С тех пор, как девочка разгадала загадку Вестников, ее не покидало неприятное чувство. Словно чей-то взгляд настойчиво сверлит спину. Без умысла, скорее, с интересом. Однако потом ощущение сделалось привычным, даже естественным. Объяснений тому нашлось сразу три: обострение мнительности, заложенные профессиональные качества или неумелые шпионы. Эмьюз подозревала сразу двоих. Во-первых, Клаус. Мальчишка часто грешил чрезмерным интересом к ее делам. И там, где положено спрашивать прямо, предпочитал извилистые пути, приводящие в тупик. Во-вторых, Дезмонд. Призрак в принципе шпионил за всем и вся в пользу ректора. А сэр Таранис Финн был осведомлен о причине наказания для шумной компании, но всех подробностей наверняка не знал.

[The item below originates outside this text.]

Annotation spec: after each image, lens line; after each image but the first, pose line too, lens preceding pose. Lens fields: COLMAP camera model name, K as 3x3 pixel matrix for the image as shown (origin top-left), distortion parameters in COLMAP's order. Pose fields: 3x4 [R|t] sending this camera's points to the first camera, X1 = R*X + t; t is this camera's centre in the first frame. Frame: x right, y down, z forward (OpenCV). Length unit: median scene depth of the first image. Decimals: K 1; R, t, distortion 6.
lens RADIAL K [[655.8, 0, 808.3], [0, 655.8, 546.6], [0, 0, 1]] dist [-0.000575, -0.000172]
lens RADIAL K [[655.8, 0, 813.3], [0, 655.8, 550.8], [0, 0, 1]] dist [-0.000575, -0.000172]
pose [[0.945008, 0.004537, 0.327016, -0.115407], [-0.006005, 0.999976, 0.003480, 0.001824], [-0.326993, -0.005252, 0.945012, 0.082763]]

Тяжелые мысли и сомнения нарастали снежным комом, мешая сосредоточиться на учебе. Тень вовсе не собиралась нянчить свои страхи по углам вечно. А раз тетка не желала развивать подобные темы, непременно найдется человек. Нужно было просто поискать хорошенько.
Руф едва сдерживался, чтобы не бежать по перрону вприпрыжку. Загадочное поручение, полученное от Вильгельма, немного озадачивало. Однако ничего криминального в нем не было. Вилли в принципе слыл чудаком. Одной странностью больше, одной меньше.
После тесного белого бокса радовало решительно все: толпа людей на вокзале, сонная проводница, озябшие голуби. Даже пережженный кофе на вкус показался вполне недурен. В поезде Тангл не сомкнул глаз, но не жалел об этом ни на йоту. В такую рань девочки наверняка еще спят, оттого следовало начать с визита в башню.
С таким удовольствием Руфус не летал давным-давно. С упоением он то петлял между кирпичными трубами, то нырял к самой земле. Холодный ветер бодрил, а сумка с барахлом для Хьорта почти не мешала. Если бы Руф и хотел думать о чем-то, то едва ли смог бы. Переполнявшее счастье вытесняло все.
Вильгельм встретил друга прямо на площадке с чашей, а вместо приветствия просто сгреб Тангла в охапку. Долго дубасил по спине тяжеленной ручищей и нес такой же бессвязный радостный бред, что и сам Руфус. Только реплики Вильгельма перемежались восторженной бранью. Руф никогда раньше не замечал за ним такого проявления эмоций. Старшее поколение все же было на порядок жестче.
Когда первая эйфория немного отпустила, Вилли посмотрел на помятого друга и смущенно сунул руки в карманы формы.